Department of Chemistry, University of Basel, Klingelbergstrasse 80, CH-4056, Basel, Switzerland; Department of Chemistry, Brown University, Providence RI, USA.
Department of Chemistry, Harvard University, USA; Laboratoire de Chimie Biophysique, ISIS, Université de Strasbourg, 67000, Strasbourg, France.
Mol Aspects Med. 2022 Apr;84:101042. doi: 10.1016/j.mam.2021.101042. Epub 2021 Oct 29.
The interface between hemoglobin (Hb) and its environment, in particular water, is of great physiological relevance. Here, results from in vitro, in vivo, and computational experiments (molecular dynamics simulations) are summarized and put into perspective. One of the main findings from the computations is that the stability of the deoxy, ligand-free T-state (T) can be stabilized relative to the deoxy R-state (R) only in sufficiently large simulation boxes for the hydrophobic effect to manifest itself. This effect directly influences protein stability and is operative also under physiological conditions. Furthermore, molecular simulations provide a dynamical interpretation of the Perutz model for Hb function. Results from experiments using higher protein concentrations and realistic cellular environments are also discussed. One of the next great challenges for computational studies, which as we show is likely to be taken up in the near future, is to provide a molecular-level understanding of the dynamics of proteins in such crowded environments.

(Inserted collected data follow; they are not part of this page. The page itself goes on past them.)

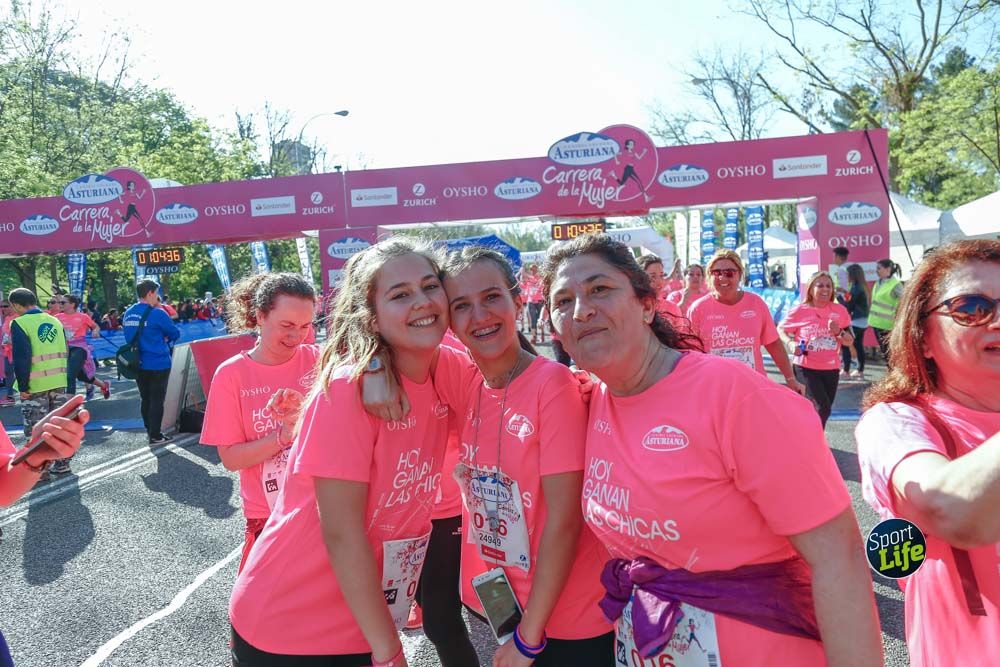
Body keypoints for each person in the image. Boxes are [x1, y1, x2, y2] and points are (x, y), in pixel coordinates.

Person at [541, 234, 883, 667]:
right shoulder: (588, 401)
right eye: (563, 300)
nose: (581, 310)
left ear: (647, 305)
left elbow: (839, 559)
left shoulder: (735, 396)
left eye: (600, 289)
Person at [229, 238, 457, 666]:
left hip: (364, 618)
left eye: (431, 286)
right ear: (370, 314)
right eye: (400, 294)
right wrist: (389, 651)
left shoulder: (447, 368)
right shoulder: (347, 390)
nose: (422, 301)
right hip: (293, 627)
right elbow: (341, 532)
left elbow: (510, 381)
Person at [431, 247, 613, 665]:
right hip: (505, 601)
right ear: (449, 321)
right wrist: (373, 370)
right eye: (462, 305)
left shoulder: (554, 385)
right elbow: (393, 337)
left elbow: (566, 520)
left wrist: (529, 638)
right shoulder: (467, 382)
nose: (479, 315)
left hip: (563, 618)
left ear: (517, 301)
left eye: (491, 297)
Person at [856, 240, 1000, 667]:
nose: (997, 320)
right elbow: (951, 509)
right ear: (922, 339)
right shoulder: (895, 422)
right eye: (971, 308)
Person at [200, 273, 318, 572]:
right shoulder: (231, 375)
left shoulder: (320, 361)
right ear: (261, 316)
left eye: (305, 326)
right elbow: (230, 458)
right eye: (287, 325)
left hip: (325, 510)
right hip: (269, 515)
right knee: (258, 600)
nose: (297, 336)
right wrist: (283, 435)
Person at [687, 250, 804, 394]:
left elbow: (773, 343)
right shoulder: (698, 309)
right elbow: (690, 354)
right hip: (715, 389)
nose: (722, 277)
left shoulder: (755, 304)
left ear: (740, 275)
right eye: (716, 273)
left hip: (753, 387)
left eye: (729, 273)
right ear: (709, 276)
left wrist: (790, 379)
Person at [8, 288, 72, 477]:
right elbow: (65, 349)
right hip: (58, 380)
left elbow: (22, 358)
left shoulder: (19, 323)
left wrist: (23, 386)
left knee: (36, 429)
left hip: (35, 384)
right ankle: (62, 463)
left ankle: (41, 470)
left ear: (17, 305)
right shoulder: (55, 320)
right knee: (57, 425)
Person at [778, 272, 854, 428]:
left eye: (828, 286)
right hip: (805, 367)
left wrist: (838, 332)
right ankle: (815, 440)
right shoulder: (800, 310)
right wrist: (790, 343)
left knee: (822, 409)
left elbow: (849, 340)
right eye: (820, 286)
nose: (825, 289)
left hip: (831, 368)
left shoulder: (840, 311)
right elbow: (780, 329)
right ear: (811, 289)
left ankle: (805, 435)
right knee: (822, 407)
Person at [122, 280, 180, 445]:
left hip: (137, 362)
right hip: (158, 362)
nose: (157, 297)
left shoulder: (128, 313)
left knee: (145, 398)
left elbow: (128, 336)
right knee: (156, 400)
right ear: (150, 293)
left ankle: (149, 431)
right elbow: (175, 333)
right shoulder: (158, 313)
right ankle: (155, 434)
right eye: (156, 293)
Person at [57, 295, 111, 400]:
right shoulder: (57, 317)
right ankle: (104, 385)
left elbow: (95, 326)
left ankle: (70, 405)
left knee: (70, 375)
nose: (60, 304)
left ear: (72, 304)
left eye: (63, 303)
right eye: (60, 302)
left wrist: (95, 331)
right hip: (64, 348)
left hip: (79, 347)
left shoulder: (83, 317)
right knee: (82, 376)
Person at [868, 258, 903, 362]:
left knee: (889, 353)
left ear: (888, 269)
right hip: (876, 324)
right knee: (885, 352)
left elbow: (905, 300)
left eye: (879, 268)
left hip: (887, 325)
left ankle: (893, 370)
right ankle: (891, 369)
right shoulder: (878, 283)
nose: (876, 271)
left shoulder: (895, 284)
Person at [841, 264, 871, 381]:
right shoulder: (861, 286)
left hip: (856, 321)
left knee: (845, 343)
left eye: (848, 274)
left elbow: (849, 305)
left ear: (853, 275)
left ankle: (846, 371)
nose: (847, 277)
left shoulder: (856, 288)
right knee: (858, 345)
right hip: (863, 321)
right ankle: (860, 370)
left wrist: (839, 299)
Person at [637, 254, 683, 323]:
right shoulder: (631, 307)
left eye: (661, 275)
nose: (659, 282)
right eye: (653, 276)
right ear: (639, 278)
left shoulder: (672, 309)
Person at [520, 263, 546, 344]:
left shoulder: (540, 279)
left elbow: (524, 273)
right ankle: (534, 337)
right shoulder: (529, 279)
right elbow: (523, 274)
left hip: (540, 301)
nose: (533, 271)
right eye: (531, 269)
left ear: (537, 270)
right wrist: (523, 266)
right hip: (530, 302)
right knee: (532, 320)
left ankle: (542, 335)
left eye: (534, 269)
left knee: (540, 319)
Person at [0, 300, 15, 406]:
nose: (3, 308)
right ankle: (10, 396)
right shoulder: (6, 318)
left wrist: (11, 341)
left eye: (5, 306)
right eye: (1, 306)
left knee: (19, 373)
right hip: (7, 350)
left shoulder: (17, 317)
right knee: (8, 372)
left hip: (16, 350)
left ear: (12, 306)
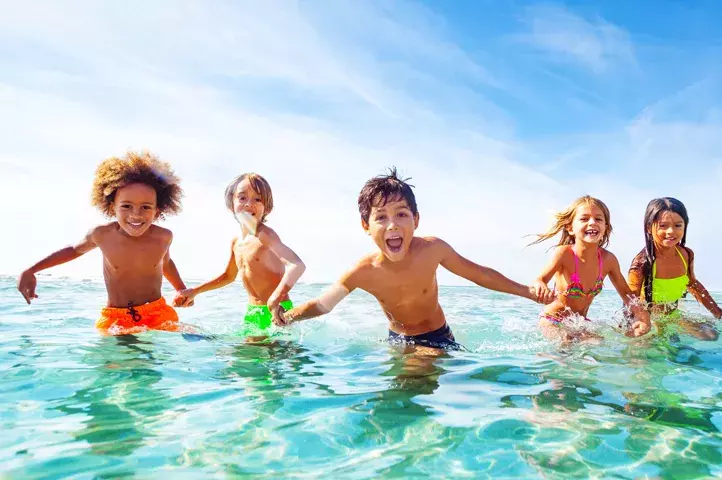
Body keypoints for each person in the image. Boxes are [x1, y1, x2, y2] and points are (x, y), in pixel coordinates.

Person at [274, 167, 543, 351]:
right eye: (381, 217)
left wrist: (527, 291)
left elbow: (479, 274)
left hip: (439, 337)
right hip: (399, 341)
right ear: (366, 226)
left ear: (416, 220)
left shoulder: (432, 250)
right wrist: (289, 317)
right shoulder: (363, 271)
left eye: (401, 214)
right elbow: (323, 304)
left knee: (424, 378)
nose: (392, 225)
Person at [17, 151, 189, 335]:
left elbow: (166, 262)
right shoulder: (102, 234)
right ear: (111, 206)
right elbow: (74, 251)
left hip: (157, 311)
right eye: (126, 206)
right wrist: (32, 270)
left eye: (146, 207)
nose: (136, 214)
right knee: (117, 361)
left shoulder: (163, 237)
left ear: (158, 210)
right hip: (117, 317)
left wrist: (181, 289)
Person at [173, 173, 305, 341]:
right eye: (242, 198)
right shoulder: (237, 242)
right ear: (231, 204)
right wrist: (195, 291)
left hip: (277, 310)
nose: (249, 204)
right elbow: (228, 276)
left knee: (263, 358)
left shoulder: (265, 235)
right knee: (245, 359)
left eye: (257, 199)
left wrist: (274, 300)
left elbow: (297, 265)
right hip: (253, 313)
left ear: (267, 207)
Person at [530, 195, 651, 343]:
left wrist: (643, 317)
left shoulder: (608, 260)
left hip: (580, 323)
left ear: (605, 228)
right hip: (552, 320)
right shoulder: (564, 254)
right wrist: (540, 285)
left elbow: (627, 294)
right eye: (584, 219)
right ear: (570, 228)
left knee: (599, 344)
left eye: (598, 219)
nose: (592, 222)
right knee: (566, 344)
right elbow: (540, 279)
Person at [627, 197, 722, 341]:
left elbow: (693, 284)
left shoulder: (686, 254)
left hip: (672, 316)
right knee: (646, 355)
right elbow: (630, 300)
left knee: (711, 335)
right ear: (649, 227)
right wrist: (636, 325)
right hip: (648, 321)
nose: (671, 231)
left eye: (678, 225)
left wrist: (718, 313)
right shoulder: (642, 263)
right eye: (663, 226)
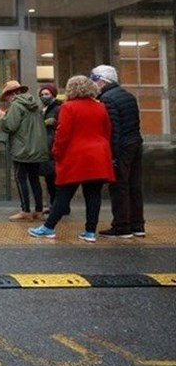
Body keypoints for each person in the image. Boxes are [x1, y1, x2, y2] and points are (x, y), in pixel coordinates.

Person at [29, 75, 115, 242]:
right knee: (93, 195)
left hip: (76, 156)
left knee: (63, 194)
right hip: (98, 155)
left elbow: (62, 134)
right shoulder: (101, 107)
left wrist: (56, 152)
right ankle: (90, 232)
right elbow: (107, 131)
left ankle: (48, 227)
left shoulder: (68, 107)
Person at [92, 64, 145, 239]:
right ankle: (137, 225)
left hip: (122, 146)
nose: (93, 84)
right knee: (134, 185)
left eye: (94, 79)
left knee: (119, 186)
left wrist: (112, 155)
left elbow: (113, 129)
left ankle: (121, 226)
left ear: (102, 81)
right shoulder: (127, 96)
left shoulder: (107, 99)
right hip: (135, 143)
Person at [0, 80, 49, 221]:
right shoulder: (34, 105)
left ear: (11, 94)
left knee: (20, 179)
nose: (7, 100)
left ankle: (25, 210)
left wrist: (2, 117)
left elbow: (11, 126)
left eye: (6, 97)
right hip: (37, 148)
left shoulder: (17, 105)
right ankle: (38, 210)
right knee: (34, 179)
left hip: (22, 148)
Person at [38, 83, 63, 214]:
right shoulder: (46, 109)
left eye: (46, 94)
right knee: (50, 178)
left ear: (53, 94)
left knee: (54, 179)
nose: (44, 96)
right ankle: (54, 204)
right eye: (42, 95)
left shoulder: (57, 109)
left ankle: (58, 206)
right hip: (47, 148)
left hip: (53, 147)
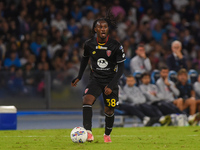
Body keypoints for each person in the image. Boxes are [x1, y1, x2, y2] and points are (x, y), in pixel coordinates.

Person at [71, 11, 126, 143]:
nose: (103, 29)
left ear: (108, 29)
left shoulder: (116, 46)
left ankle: (107, 134)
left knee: (109, 109)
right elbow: (84, 60)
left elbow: (121, 68)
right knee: (87, 100)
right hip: (95, 79)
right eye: (100, 27)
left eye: (105, 27)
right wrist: (79, 76)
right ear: (95, 29)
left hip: (110, 80)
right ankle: (88, 133)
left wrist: (111, 85)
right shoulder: (89, 44)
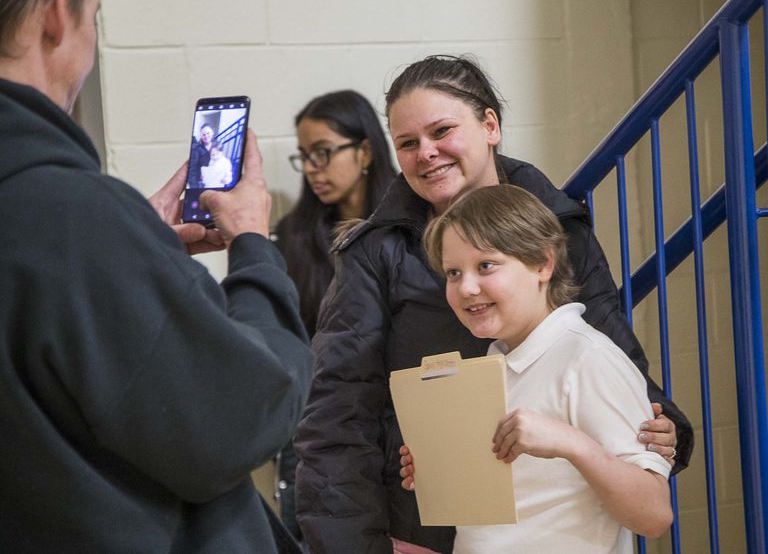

血红蛋白(Hb)与其环境(尤其是水)之间的相互作用具有重要的生理相关性。本文总结了来自体外、体内和计算实验(分子动力学模拟)的结果,并进行了讨论。计算的主要结果之一是,只有在足够大的模拟盒中,疏水作用才能表现出来,从而使脱氧、无配体的 T 态(T)的稳定性相对于脱氧的 R 态(R)得到稳定。这种效应直接影响蛋白质的稳定性,在生理条件下也起作用。此外,分子模拟为 Hb 功能的 Perutz 模型提供了一个动力学解释。还讨论了使用更高蛋白质浓度和现实细胞环境的实验结果。计算研究的下一个重大挑战之一是,正如我们所展示的,很可能在不久的将来进行,是提供对这种拥挤环境中蛋白质动力学的分子水平理解。